Ada beberapa faktor yang diduga ikut berperan, antara lain: (1) obstruksi
bronkus, (2) infeksi pada bronkus atau paru, (3) adanya beberapa penyakit
tertentu seperti fibrosis paru, asthmatic pulmonary eosinophilia dan (4) faktor
intrinsik dalam bronkus atau paru.
Patogenesis pada kebanyakan bronkiektasis yang didapat,
diduga melalui dua mekanisme dasar.
1. Permulaannya didahului adanya infeksi bakterial.
Mula-mula karena adanya infeksi pada bronkus atau paru, kemudian timbul bronkiektasis.
Mekanisme kejadiannya sangat rumit. Secara ringkas dapat dikatakan bahwa
infeksi pada bronkus atau paru, akan diikuti proses destruksi dinding bronkus
daerah infeksi dan kemudian timbul bronkiektasis.
a. Permulaannya didahului adanya obstruksi bronkus. Adanya
obstruksi bronkus oleh beberapa penyebab (misalnya tuberkulosis kelenjar limfe
pada anak, karsinoma bronkus, korpus alineum dalam bronkus) akan diikuti
terbentuknya bronkiektasis. Pada bagian distal obstruksi biasanya akan terjadi
infeksi dan destruksi bronkus, kemudian terjadi bronkiektasis.

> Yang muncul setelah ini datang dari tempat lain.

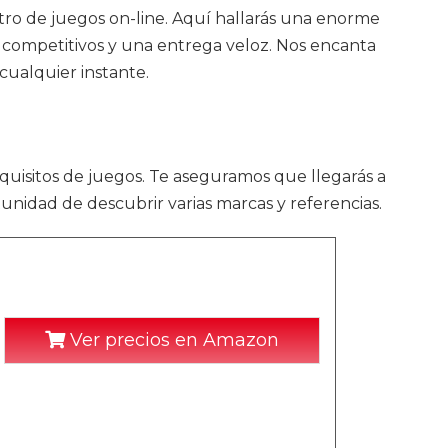
entro de juegos on-line. Aquí hallarás una enorme
s competitivos y una entrega veloz. Nos encanta
 cualquier instante.
equisitos de juegos. Te aseguramos que llegarás a
tunidad de descubrir varias marcas y referencias.
d
Ver precios en Amazon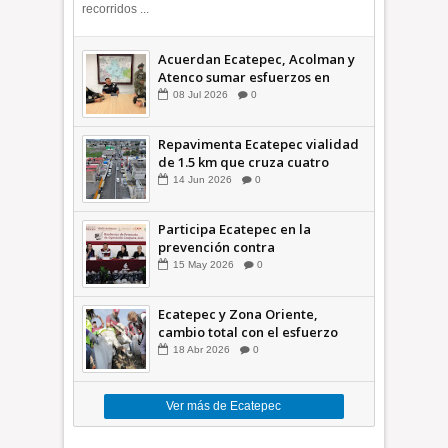
recorridos ...
Acuerdan Ecatepec, Acolman y
Atenco sumar esfuerzos en
seguridad
08
Jul
2026
0
Repavimenta Ecatepec vialidad
de 1.5 km que cruza cuatro
comunidades +Video
14
Jun
2026
0
Participa Ecatepec en la
prevención contra
inundaciones en el Valle de
15
May
2026
0
México +VID
Ecatepec y Zona Oriente,
cambio total con el esfuerzo
conjunto: Azucena; retiran 21
18
Abr
2026
0
toneladas de basura *Video
Ver más de Ecatepec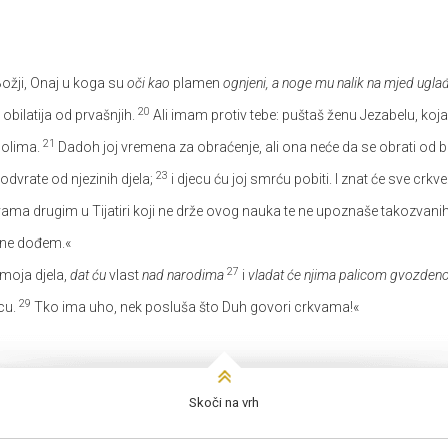
 Božji, Onaj u koga su
oči kao
plamen
ognjeni, a noge mu nalik na mjed ugla
20
 obilatija od prvašnjih.
Ali imam protiv tebe: puštaš ženu Jezabelu, koja
21
dolima.
Dadoh joj vremena za obraćenje, ali ona neće da se obrati od b
23
odvrate od njezinih djela;
i djecu ću joj smrću pobiti. I znat će sve crk
ma drugim u Tijatiri koji ne drže ovog nauka te ne upoznaše takozvani
k ne dođem.«
27
moja djela,
dat ću
vlast
nad narodima
i
vladat će njima palicom gvozdenom
29
cu.
Tko ima uho, nek posluša što Duh govori crkvama!«
Skoči na vrh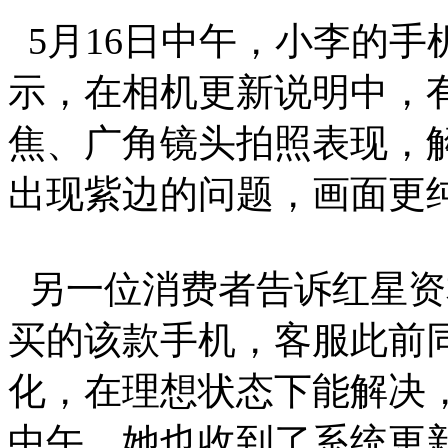
5月16日中午，小李的手
示，在相机更新说明中，
焦、广角镜头拍照表现，
出现紫边的问题，画面更纯
另一位消费者告诉红星资
买的该款手机，客服此前
化，在理想状态下能解决，
中午，她也收到了系统更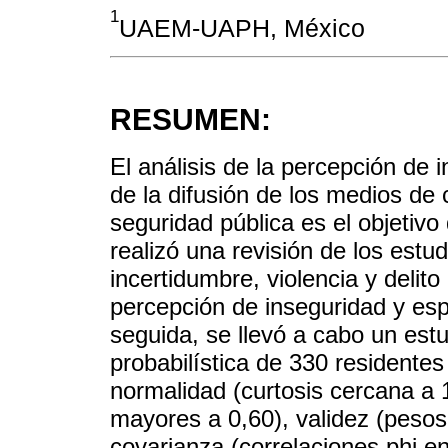
1
UAEM-UAPH, México
RESUMEN:
El análisis de la percepción de
de la difusión de los medios de
seguridad pública es el objetivo
realizó una revisión de los estud
incertidumbre, violencia y delito
percepción de inseguridad y espe
seguida, se llevó a cabo un est
probabilística de 330 residente
normalidad (curtosis cercana a 
mayores a 0,60), validez (pesos 
covarianza (correlaciones phi en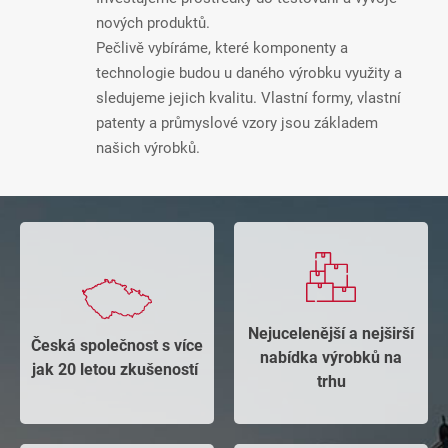
nových produktů.
Pečlivě vybíráme, které komponenty a
technologie budou u daného výrobku využity a
sledujeme jejich kvalitu. Vlastní formy, vlastní
patenty a průmyslové vzory jsou základem
našich výrobků.
Nejucelenější a nejširší
Česká společnost s více
nabídka výrobků na
jak 20 letou zkušeností ​
trhu​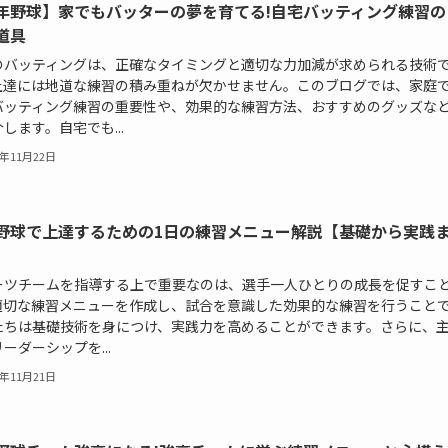
年野球】家でもバッターの夢を育てる!自宅バッティング練習の
道具
のバッティングは、正確なタイミングと適切な力加減が求められる技術
上達には地道な練習の積み重ねが欠かせません。このブログでは、家庭
バッティング練習の重要性や、効果的な練習方法、おすすめのグッズな
します。自宅でも...
5年11月22日
野球で上達するための1日の練習メニュー解説【基礎から実践
いこと
ーツチームを指導する上で重要なのは、選手一人ひとりの成長を促すこ
適切な練習メニューを作成し、試合を意識した効果的な練習を行うこと
たちは基礎技術を身につけ、実践力を高めることができます。さらに、
ーダーシップを...
5年11月21日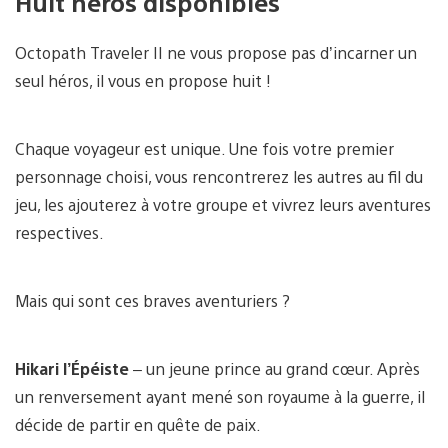
Huit héros disponibles
Octopath Traveler II ne vous propose pas d’incarner un
seul héros, il vous en propose huit !
Chaque voyageur est unique. Une fois votre premier
personnage choisi, vous rencontrerez les autres au fil du
jeu, les ajouterez à votre groupe et vivrez leurs aventures
respectives.
Mais qui sont ces braves aventuriers ?
Hikari l’Épéiste
– un jeune prince au grand cœur. Après
un renversement ayant mené son royaume à la guerre, il
décide de partir en quête de paix.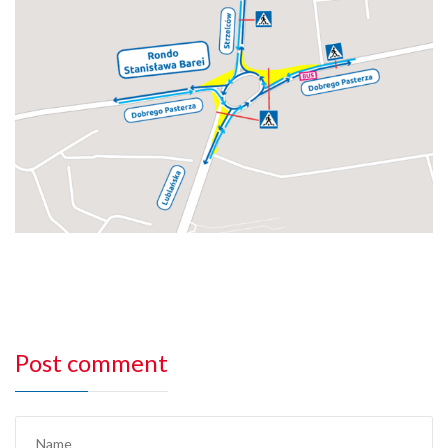
Post comment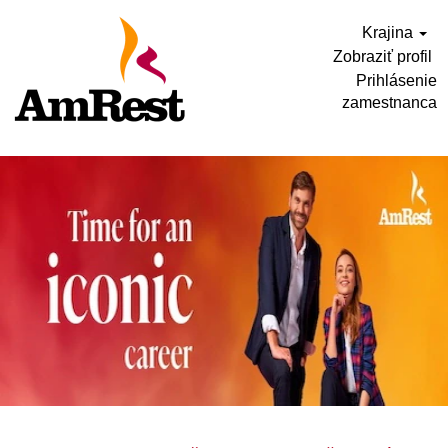
Krajina
Zobraziť profil
Prihlásenie
zamestnanca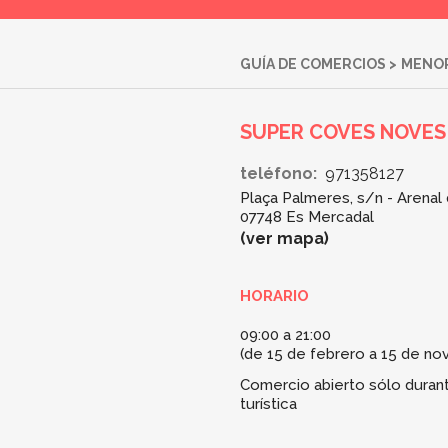
GUÍA DE COMERCIOS
>
MENO
SUPER COVES NOVES
teléfono:
971358127
Plaça Palmeres, s/n - Arenal 
07748 Es Mercadal
ver mapa
HORARIO
09:00 a 21:00
(de 15 de febrero a 15 de no
Comercio abierto sólo duran
turística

Pada bronkiektasis didapat, pada keadaan yang amat jarang,
dapat terjadi atau timbul sesudah masuknya bahan kimia korosif (biasanya bahan
hidrokarbon) ke dalam saluran nafas dan karena terjadinya aspirasi berulang
bahan/cairan lambung ke dalam paru.
Seperti diketahui, bronkiektasis merupakan penyakit paru
yang mengenai bronkus dan sifatnya kronik. Keluhan-keluhan yang timbul
berlangsung kronik dan menetap. Keluhan-keluhan yang timbul berhubungan erat
dengan: (1) luas atau banyaknya bronkus yang terkena, (2) tingkatan beratnya
penyakit, (3) lokasi bronkus yang terkena dan (4) ada atau tidak adanya
komplikasi lanjut.Pada bronkiektasis, keluhan-keluhan timbul umumnya sebagai
akibat adanya beberapa hal berikut: (1) adanya kerusakan dinding bronkus, (2)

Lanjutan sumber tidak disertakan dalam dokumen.